In fact, Manisha believes in giving women a conscious impetus, so that they can undo the centuries of setbacks inflicted on them, and get an equal shot at winning the race. “Women should be promoted – I feel it also helps in the home ecosystem because success brings you more worth and credibility in the eyes of family as well. My daughter will learn from that want to aspire to that level someday. And women need all the help to be promoted to break away from the feudal mindsets that we have been victims of, and all of us must take responsibility. And when you show the required empathy to a woman employee, give her the required impetus, like I said, they will remember, stay fiercely loyal, and become prized employees. It's not altruism, trust me – it's good economics,” she opines.

The Manisha few know

So, Moelis is in its fifth year – India is in a good spot, there’s a lot of M&A activity, with domestic as well as international investors coming in, or Indian investors who want to buy companies overseas. Manisha has been at the helm and nexus of multitudes of big-ticket deals – like Vodafone’s acquisition of Hutchison Essar, United Spirits' buyout of Whyte & Mackey, Hindalco’s deal to acquire Novelis, or the disinvestment of public sector petrochemicals firm Indian Petrochemicals Corporation Limited and its subsequent merger with Reliance Industries.

She is also on the advisory board of companies like Ashok Leyland, Mindtree Pvt. Ltd and Paris-based construction firm Technip.

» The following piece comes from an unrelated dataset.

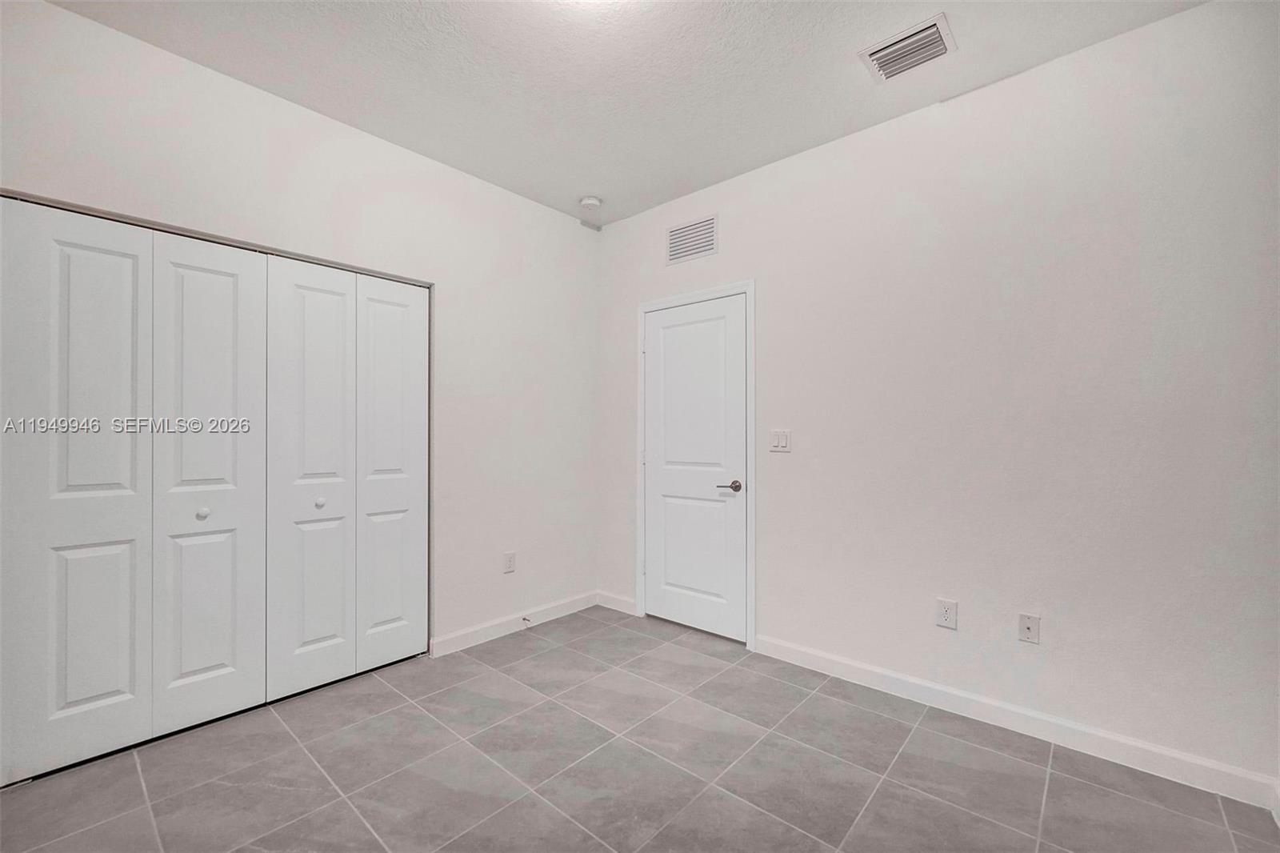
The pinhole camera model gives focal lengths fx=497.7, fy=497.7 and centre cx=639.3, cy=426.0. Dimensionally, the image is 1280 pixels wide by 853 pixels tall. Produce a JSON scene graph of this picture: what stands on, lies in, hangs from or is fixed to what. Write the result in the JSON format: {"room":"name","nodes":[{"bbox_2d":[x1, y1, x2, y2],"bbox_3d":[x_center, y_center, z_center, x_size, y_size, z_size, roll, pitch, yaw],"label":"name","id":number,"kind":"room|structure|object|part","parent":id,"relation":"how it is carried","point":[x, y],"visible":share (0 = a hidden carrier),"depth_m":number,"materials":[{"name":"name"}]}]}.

Out of these, the manufacturing company she is part of is a sea of men, and the mentorship she provides there to the women becomes especially crucial. “As a young woman, what you can do is to not feel singled out by the system as a victim. Acknowledge and accept that it will be hard, and tell yourself that there is no option but to keep going come what may, and blaze your trails while you are at it,” she says.

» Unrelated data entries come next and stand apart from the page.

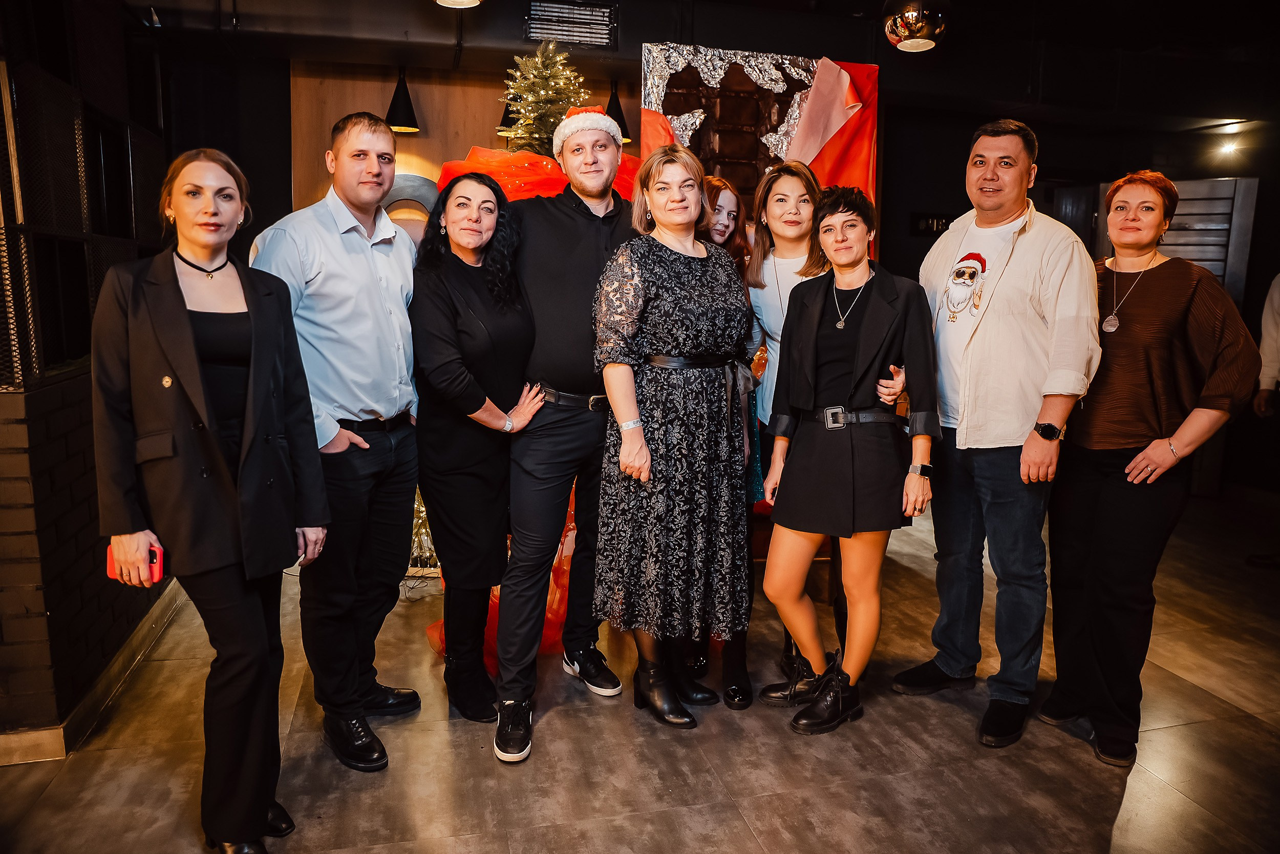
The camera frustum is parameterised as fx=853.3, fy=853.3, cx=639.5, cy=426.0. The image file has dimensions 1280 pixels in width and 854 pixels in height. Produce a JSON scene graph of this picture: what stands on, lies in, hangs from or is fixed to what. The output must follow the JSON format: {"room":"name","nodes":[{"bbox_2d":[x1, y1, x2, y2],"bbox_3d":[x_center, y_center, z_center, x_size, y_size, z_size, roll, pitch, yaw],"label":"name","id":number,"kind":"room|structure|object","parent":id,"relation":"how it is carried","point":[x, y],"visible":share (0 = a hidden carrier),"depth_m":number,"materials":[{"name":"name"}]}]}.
{"room":"event hall","nodes":[
{"label":"event hall","id":0,"kind":"room"},
{"bbox_2d":[0,0,185,750],"bbox_3d":[-2.085,-0.430,2.453,0.592,2.891,4.068,-2,10,-14],"label":"brick wall","id":1,"kind":"structure","parent":0,"point":[106,543],"depth_m":2.86,"materials":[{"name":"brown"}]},
{"bbox_2d":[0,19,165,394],"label":"window","id":2,"kind":"object","parent":1,"relation":"in","point":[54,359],"visible":0.75,"depth_m":2.98,"materials":[{"name":"black"}]},
{"bbox_2d":[0,584,184,764],"bbox_3d":[-1.969,0.920,2.504,0.294,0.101,2.751,-2,10,-14],"label":"baseboard","id":3,"kind":"structure","parent":1,"relation":"attached to","point":[139,638],"depth_m":2.81,"materials":[{"name":"brown wood"}]},
{"bbox_2d":[292,58,585,220],"bbox_3d":[-0.781,-0.874,5.324,2.661,2.718,0.230,-2,10,-14],"label":"wood panel wall","id":4,"kind":"structure","parent":0,"point":[434,137],"depth_m":5.06,"materials":[{"name":"brown wood"}]},
{"bbox_2d":[382,172,440,243],"bbox_3d":[-1.330,-1.138,4.912,0.505,0.614,0.068,-2,10,-14],"label":"decoration","id":5,"kind":"object","parent":4,"relation":"attached to","point":[407,177],"visible":0.32,"depth_m":4.87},
{"bbox_2d":[0,487,1279,853],"bbox_3d":[0.824,1.087,2.332,8.056,0.105,7.059,-2,10,-14],"label":"floor","id":6,"kind":"structure","parent":0,"point":[1121,834],"depth_m":2.60,"materials":[{"name":"brown"}]},
{"bbox_2d":[92,147,329,853],"bbox_3d":[-1.049,0.202,2.109,0.522,1.644,0.664,-2,10,-14],"label":"woman","id":7,"kind":"object","parent":6,"relation":"on","point":[211,441],"visible":0.97,"depth_m":1.95},
{"bbox_2d":[104,541,164,585],"bbox_3d":[-1.140,0.307,1.929,0.131,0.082,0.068,0,9,-1],"label":"phone","id":8,"kind":"object","parent":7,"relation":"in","point":[111,563],"visible":0.46,"depth_m":1.91,"materials":[{"name":"red plastic"}]},
{"bbox_2d":[244,109,423,770],"bbox_3d":[-0.935,0.016,2.633,0.522,1.905,0.561,4,10,21],"label":"man","id":9,"kind":"object","parent":6,"relation":"on","point":[364,282],"visible":0.89,"depth_m":2.47},
{"bbox_2d":[409,486,438,574],"bbox_3d":[-1.061,0.364,4.116,0.434,0.698,0.446,-2,10,-14],"label":"christmas tree","id":10,"kind":"object","parent":6,"relation":"on","point":[422,531],"visible":0.2,"depth_m":4.04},
{"bbox_2d":[408,174,551,742],"bbox_3d":[-0.548,0.093,2.826,0.465,1.663,0.627,-2,10,-14],"label":"woman","id":11,"kind":"object","parent":6,"relation":"on","point":[469,317],"visible":0.95,"depth_m":2.67},
{"bbox_2d":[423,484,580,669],"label":"red fabric","id":12,"kind":"object","parent":6,"relation":"on","point":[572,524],"visible":0.18,"depth_m":3.27,"materials":[{"name":"fabric"}]},
{"bbox_2d":[498,37,588,155],"bbox_3d":[-0.496,-0.763,4.224,0.957,2.180,0.995,-2,10,-14],"label":"christmas tree","id":13,"kind":"object","parent":6,"relation":"on","point":[539,58],"visible":0.36,"depth_m":4.06,"materials":[{"name":"plant"}]},
{"bbox_2d":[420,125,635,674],"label":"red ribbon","id":14,"kind":"object","parent":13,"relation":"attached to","point":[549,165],"visible":0.2,"depth_m":3.66,"materials":[{"name":"red"}]},
{"bbox_2d":[489,102,636,761],"bbox_3d":[-0.232,-0.076,2.912,0.541,2.052,0.680,7,11,33],"label":"man","id":15,"kind":"object","parent":6,"relation":"on","point":[592,247],"visible":0.91,"depth_m":2.73},
{"bbox_2d":[594,145,755,727],"bbox_3d":[0.113,0.047,2.817,0.519,1.771,0.580,-2,10,-14],"label":"woman","id":16,"kind":"object","parent":6,"relation":"on","point":[697,292],"visible":0.98,"depth_m":2.66},
{"bbox_2d":[695,174,763,706],"bbox_3d":[0.229,0.017,3.051,0.470,1.662,0.527,-2,10,-14],"label":"woman","id":17,"kind":"object","parent":6,"relation":"on","point":[732,197],"visible":0.29,"depth_m":3.05},
{"bbox_2d":[639,40,880,216],"bbox_3d":[0.637,-0.866,4.817,1.365,2.437,0.259,-2,10,-14],"label":"backdrop","id":18,"kind":"object","parent":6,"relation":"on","point":[757,58],"visible":0.48,"depth_m":4.67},
{"bbox_2d":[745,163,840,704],"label":"woman","id":19,"kind":"object","parent":6,"relation":"on","point":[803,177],"visible":0.46,"depth_m":3.05},
{"bbox_2d":[757,178,940,735],"bbox_3d":[0.698,0.093,2.856,0.557,1.696,0.596,-2,10,-14],"label":"woman","id":20,"kind":"object","parent":6,"relation":"on","point":[855,369],"visible":0.98,"depth_m":2.75},
{"bbox_2d":[889,119,1103,752],"bbox_3d":[1.224,-0.020,2.887,0.573,1.952,0.672,-4,10,-25],"label":"man","id":21,"kind":"object","parent":6,"relation":"on","point":[1045,449],"visible":0.99,"depth_m":2.71},
{"bbox_2d":[1035,171,1263,765],"bbox_3d":[1.594,0.124,2.699,0.522,1.695,0.646,-2,10,-14],"label":"woman","id":22,"kind":"object","parent":6,"relation":"on","point":[1135,344],"visible":0.92,"depth_m":2.58},
{"bbox_2d":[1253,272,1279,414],"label":"person","id":23,"kind":"object","parent":6,"relation":"on","point":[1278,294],"visible":0.95,"depth_m":4.62},
{"bbox_2d":[137,0,1279,141],"bbox_3d":[1.002,-1.993,3.498,8.631,0.314,4.713,-2,10,-14],"label":"ceiling","id":24,"kind":"structure","parent":0,"point":[877,3],"depth_m":4.78,"materials":[{"name":"black paint"}]},
{"bbox_2d":[382,67,420,133],"bbox_3d":[-1.328,-1.823,4.739,0.211,0.381,0.211,-2,10,-14],"label":"pendant lamp","id":25,"kind":"object","parent":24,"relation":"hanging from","point":[409,120],"visible":0.95,"depth_m":4.70,"materials":[{"name":"black metal"}]},
{"bbox_2d":[433,0,481,6],"bbox_3d":[-0.659,-1.759,2.968,0.251,0.539,0.251,-2,10,-14],"label":"pendant lamp","id":26,"kind":"object","parent":24,"relation":"hanging from","point":[444,1],"visible":0.98,"depth_m":3.10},
{"bbox_2d":[496,98,520,134],"bbox_3d":[-0.703,-1.892,4.844,0.221,0.438,0.221,-2,10,-14],"label":"pendant lamp","id":27,"kind":"object","parent":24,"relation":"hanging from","point":[507,115],"visible":0.38,"depth_m":4.81,"materials":[{"name":"black metal"}]},
{"bbox_2d":[524,0,618,48],"bbox_3d":[-0.355,-2.080,4.377,0.429,0.232,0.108,-2,10,-14],"label":"air vent","id":28,"kind":"object","parent":24,"relation":"attached to","point":[587,16],"visible":0.99,"depth_m":4.37,"materials":[{"name":"metal"}]},
{"bbox_2d":[604,80,632,143],"bbox_3d":[-0.146,-1.865,5.044,0.208,0.387,0.207,-2,10,-14],"label":"pendant lamp","id":29,"kind":"object","parent":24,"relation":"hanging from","point":[619,120],"visible":0.68,"depth_m":5.00,"materials":[{"name":"black metal"}]},
{"bbox_2d":[881,0,950,50],"bbox_3d":[0.997,-1.686,3.043,0.254,0.655,0.249,-2,10,-14],"label":"pendant lamp","id":30,"kind":"object","parent":24,"relation":"hanging from","point":[918,26],"visible":0.99,"depth_m":3.00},
{"bbox_2d":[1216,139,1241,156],"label":"ceiling light","id":31,"kind":"object","parent":24,"relation":"attached to","point":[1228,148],"visible":0.98,"depth_m":6.03,"materials":[{"name":"white"}]},
{"bbox_2d":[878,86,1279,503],"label":"right wall","id":32,"kind":"structure","parent":0,"point":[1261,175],"depth_m":6.11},
{"bbox_2d":[909,212,952,235],"bbox_3d":[2.079,-1.430,6.059,0.279,0.160,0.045,-2,10,-14],"label":"wall sign","id":33,"kind":"object","parent":32,"relation":"attached to","point":[938,227],"visible":0.77,"depth_m":6.05,"materials":[{"name":"black"}]},
{"bbox_2d":[1095,176,1259,303],"bbox_3d":[3.661,-0.652,5.951,0.770,2.019,0.186,4,10,22],"label":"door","id":34,"kind":"structure","parent":32,"relation":"in","point":[1183,205],"depth_m":5.74,"materials":[{"name":"grey"}]}
]}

An avid golfer since she was little, Manisha still plays a quick nine-holes once a week, while her daughter and husband are tennis loyals. Her daughter also doubles up as her second boss and mentor. On their last holiday, she asked Manisha with a striking sense of authority, what kind of PnL Manisha was preparing for Moelis! “She is a complete insider, and is proud of the fact that I am a successful working mom. She's helped me have a pleasant work-life balance. Today, she'll be the most horrified if I was at home doing nothing,” she quips.